5. It is unnecessary to enter into the merits of the title of the plaintiffs to each of the plots in view of the fact that the plaintiffs had claimed a joint decree in respect of all the plots and were granted a joint decree. The decree for possession stood jointly in favour of all the four appellants and if the appeal has abated against one of them, the effect of it would be that the decree passed by the two Courts below in favour of the deceased respondent would stand intact and would not be affected by the result of this appeal. If the appeal against the remaining respondents is allowed, it would result in inconsistent decrees, one standing in respect of all the plots in favour of the heirs of the deceased respondent against whom the appeal has abated and another against the remaining respondents in favour of the appellant. The principle guiding the abatement of an appeal in part or as a whole is that the decision of the appeal should not result in two inconsistent decrees.

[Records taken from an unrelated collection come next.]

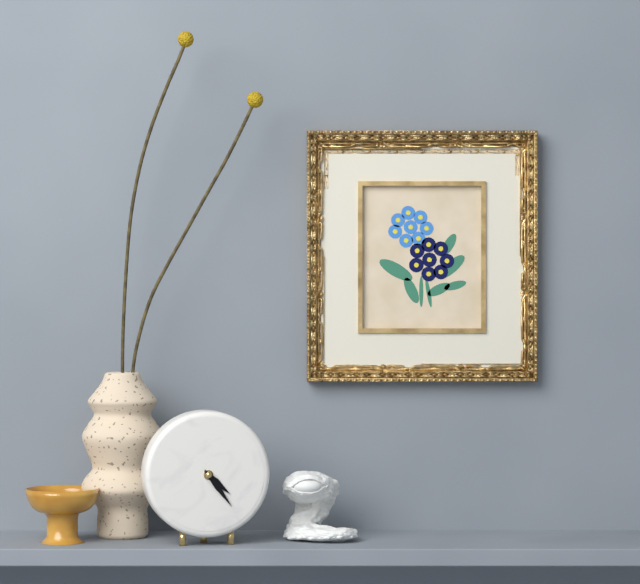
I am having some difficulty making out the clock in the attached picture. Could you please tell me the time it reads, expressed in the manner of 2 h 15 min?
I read 4 h 24 min
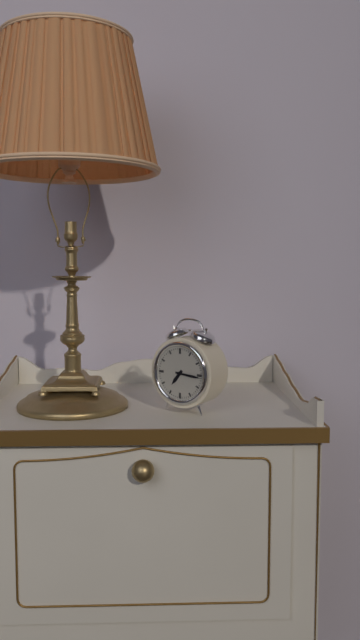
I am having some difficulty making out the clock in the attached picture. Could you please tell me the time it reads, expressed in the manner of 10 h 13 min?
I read 7 h 16 min
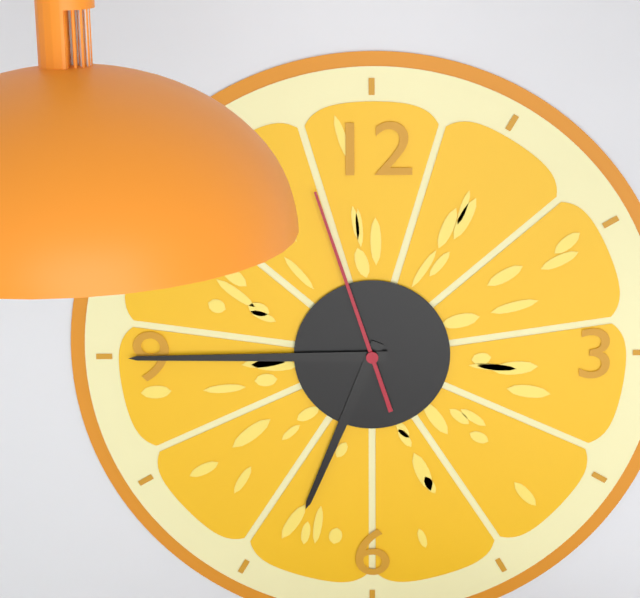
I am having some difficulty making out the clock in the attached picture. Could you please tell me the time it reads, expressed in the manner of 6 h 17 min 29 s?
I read 6 h 45 min 57 s
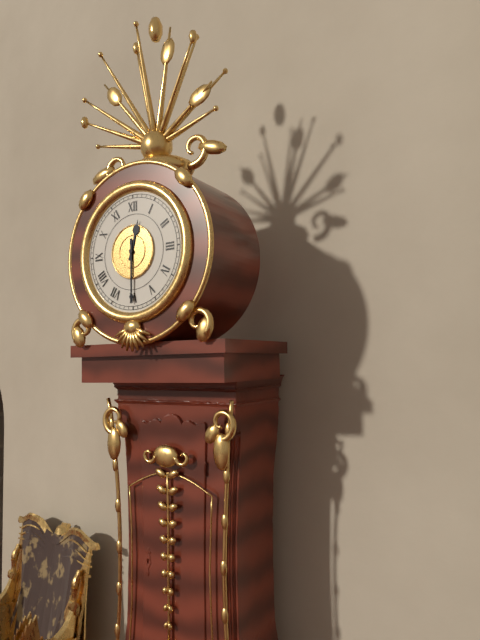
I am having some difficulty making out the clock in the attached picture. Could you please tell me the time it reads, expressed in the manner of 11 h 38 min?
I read 12 h 30 min
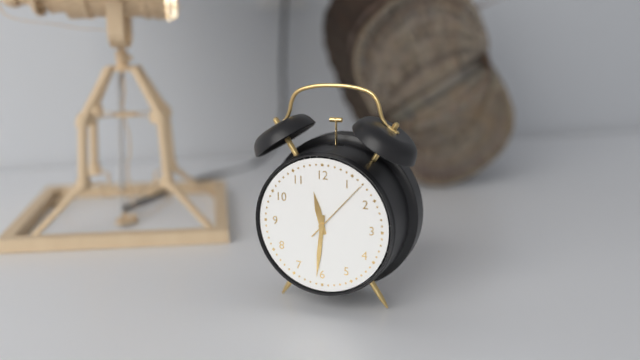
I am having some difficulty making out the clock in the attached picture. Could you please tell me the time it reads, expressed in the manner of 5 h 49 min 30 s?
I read 11 h 31 min 07 s
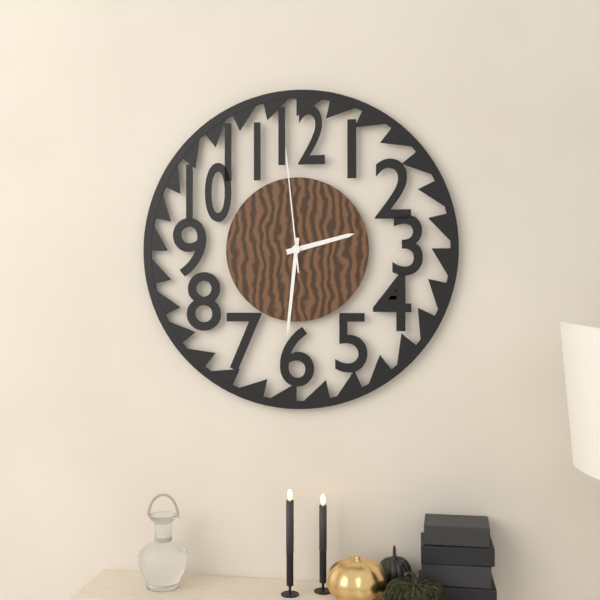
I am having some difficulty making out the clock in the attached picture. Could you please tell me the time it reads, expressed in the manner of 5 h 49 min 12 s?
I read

A similar case came up for consideration before a Division Bench of the Calcutta High Court in -- 'Arjan Mirdha v. Kali Kumar', AIR 1923 Cal 294 (1) (A), and it was held that even though the shares of the different plaintiffs may have been specified, the mere specification by the plaintiffs would not alter the nature of the decree and the appeal would abate as a whole if the appeal against a joint decree has abated against one of the joint decree-holders. We agree with the view taken in the above case. The appeal in this case has, therefore, abated as a whole and not only against Durga Shankar.

6. Learned counsel for the appellant has also urged that the suit should be ordered to abate in view of the provisions of Rule 5 of the Zemin-dari Abolition and Land Reforms Act. Rule 5 enjoins that all pending suits or appeals which have been stayed under Rule 4 shall be abated by the authority or the tribunal before which they are pending. In the present case the appeal has neither been stayed nor was pending on the date when Rule 5 came into force. The appeal abated as long ago as January 1950 and will not be deemed to be pending when Rule 4 or Rule 5 came into force. No order directing abatement of the suit which has given rise to this appeal can, therefore, be passed.

7. In view of the order declaring abatement of the appeal as a whole Civil Miscellaneous Applications .Nos. 499 of 1952 and 510 of 1953 do not arise and they are dismissed.